** START **
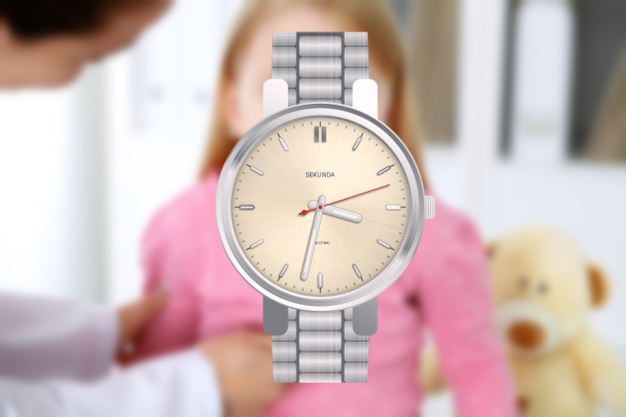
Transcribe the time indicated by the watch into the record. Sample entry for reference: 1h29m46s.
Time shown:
3h32m12s
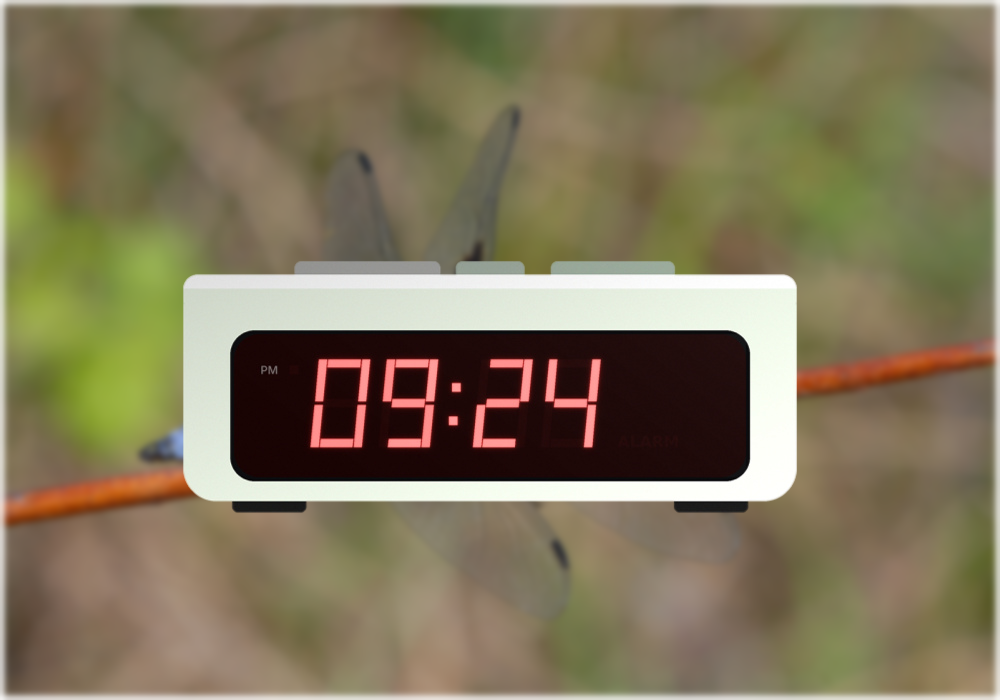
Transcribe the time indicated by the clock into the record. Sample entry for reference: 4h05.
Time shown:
9h24
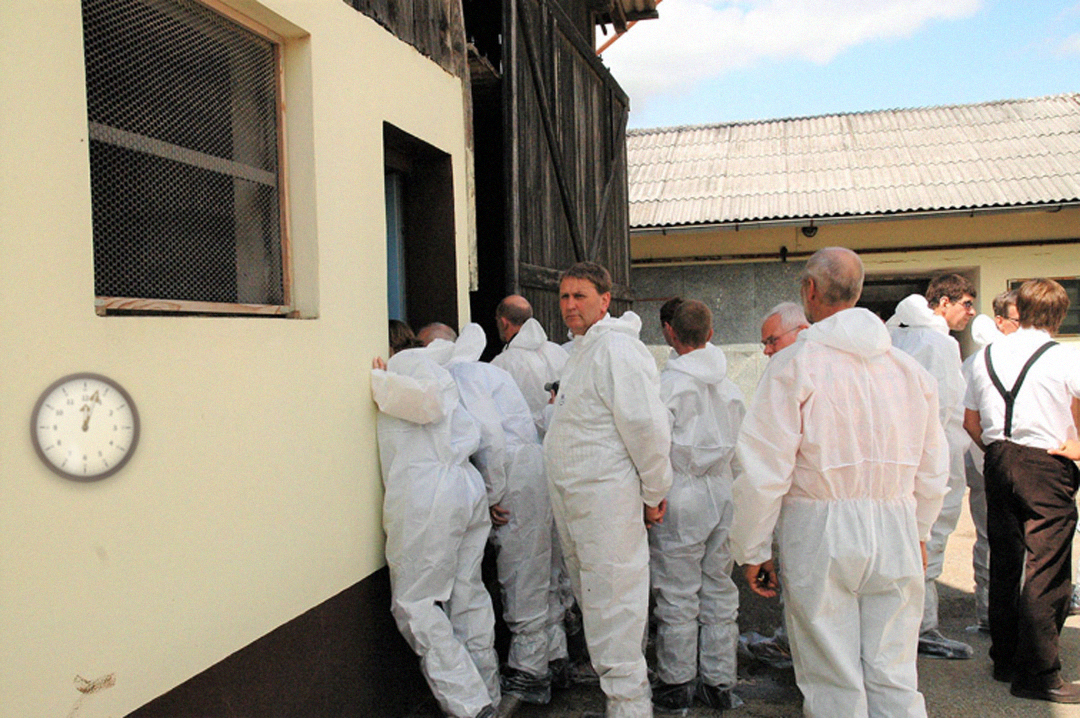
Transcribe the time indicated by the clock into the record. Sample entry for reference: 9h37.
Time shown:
12h03
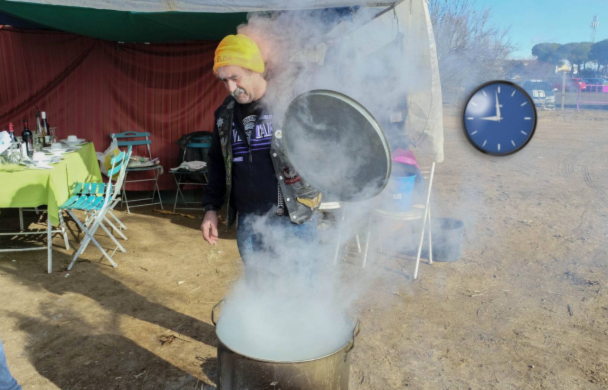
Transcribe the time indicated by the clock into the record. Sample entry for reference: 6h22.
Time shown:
8h59
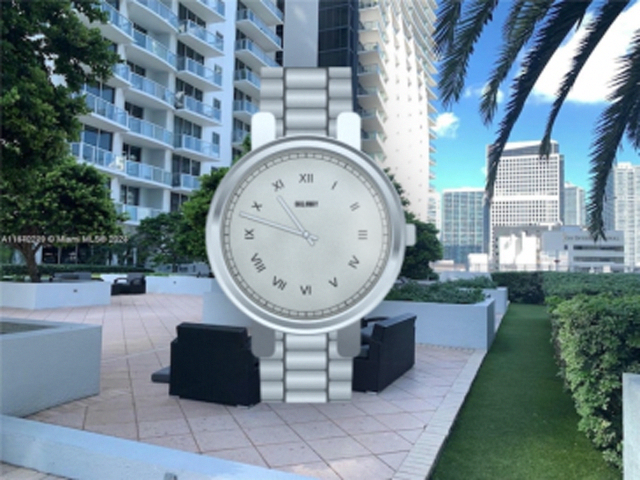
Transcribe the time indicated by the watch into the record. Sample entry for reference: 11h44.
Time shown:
10h48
** END **
## PROBLEM STATEMENT
Quote the lines above verbatim, starting at the line that contains "for reference: 6h22." and ending with the last line. Omit the pictures from your answer.

## ANSWER TO THIS TASK
Transcribe the time indicated by the clock into the record. Sample entry for reference: 6h22.
Time shown:
8h59
Transcribe the time indicated by the watch into the record. Sample entry for reference: 11h44.
Time shown:
10h48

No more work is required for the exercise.